REQUIRED WORK
If a line in the data contains "account", copy it out.

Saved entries
════════════════════

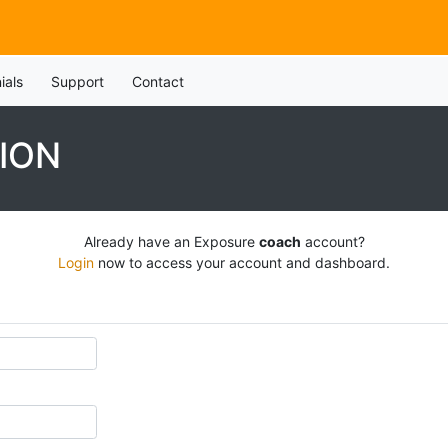
ials
Support
Contact
ION
Already have an Exposure
coach
account?
Login
now to access your account and dashboard.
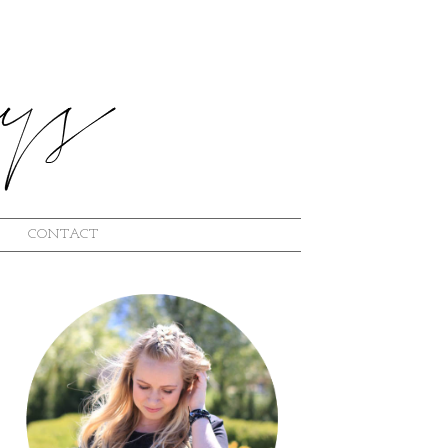
CONTACT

════════════════════

YOUR SOLUTION
account?
now to access your account and dashboard.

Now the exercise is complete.